> **REQUIREMENT**
Transcribe each line of the material with no alterations.
+ + + + +
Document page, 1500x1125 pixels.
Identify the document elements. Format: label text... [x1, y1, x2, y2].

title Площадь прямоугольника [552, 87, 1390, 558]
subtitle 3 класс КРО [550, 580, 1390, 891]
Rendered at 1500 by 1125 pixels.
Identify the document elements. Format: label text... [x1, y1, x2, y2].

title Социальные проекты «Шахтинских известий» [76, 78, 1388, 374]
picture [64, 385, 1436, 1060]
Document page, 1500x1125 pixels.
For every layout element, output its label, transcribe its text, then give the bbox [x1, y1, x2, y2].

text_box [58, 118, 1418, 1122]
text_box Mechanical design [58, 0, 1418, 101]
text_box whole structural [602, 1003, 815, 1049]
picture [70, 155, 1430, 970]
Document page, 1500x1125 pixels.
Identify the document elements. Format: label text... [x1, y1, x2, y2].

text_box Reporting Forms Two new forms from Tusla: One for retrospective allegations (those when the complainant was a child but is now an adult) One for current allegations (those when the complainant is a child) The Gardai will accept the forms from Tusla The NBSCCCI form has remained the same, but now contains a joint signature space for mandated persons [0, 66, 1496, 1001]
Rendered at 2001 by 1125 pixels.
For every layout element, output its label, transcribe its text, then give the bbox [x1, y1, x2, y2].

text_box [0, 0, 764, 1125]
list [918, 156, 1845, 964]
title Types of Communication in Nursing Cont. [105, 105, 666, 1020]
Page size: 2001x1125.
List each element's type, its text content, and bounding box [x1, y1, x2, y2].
+ + + + +
> **SOLUTION TO THIS TASK**
Document page, 1500x1125 pixels.
Identify the document elements. Format: label text... [x1, y1, x2, y2].

title Площадь прямоугольника [552, 87, 1390, 558]
subtitle 3 класс КРО [550, 580, 1390, 891]
Rendered at 1500 by 1125 pixels.
Identify the document elements. Format: label text... [x1, y1, x2, y2].

title Социальные проекты «Шахтинских известий» [76, 78, 1388, 374]
picture [64, 385, 1436, 1060]
Document page, 1500x1125 pixels.
For every layout element, output its label, transcribe its text, then give the bbox [x1, y1, x2, y2].

text_box [58, 118, 1418, 1122]
text_box Mechanical design [58, 0, 1418, 101]
text_box whole structural [602, 1003, 815, 1049]
picture [70, 155, 1430, 970]
Document page, 1500x1125 pixels.
Identify the document elements. Format: label text... [x1, y1, x2, y2].

text_box Reporting Forms Two new forms from Tusla: One for retrospective allegations (those when the complainant was a child but is now an adult) One for current allegations (those when the complainant is a child) The Gardai will accept the forms from Tusla The NBSCCCI form has remained the same, but now contains a joint signature space for mandated persons [0, 66, 1496, 1001]
Rendered at 2001 by 1125 pixels.
For every layout element, output its label, transcribe its text, then give the bbox [x1, y1, x2, y2].

text_box [0, 0, 764, 1125]
list [918, 156, 1845, 964]
title Types of Communication in Nursing Cont. [105, 105, 666, 1020]
Page size: 2001x1125.
List each element's type, its text content, and bounding box [x1, y1, x2, y2].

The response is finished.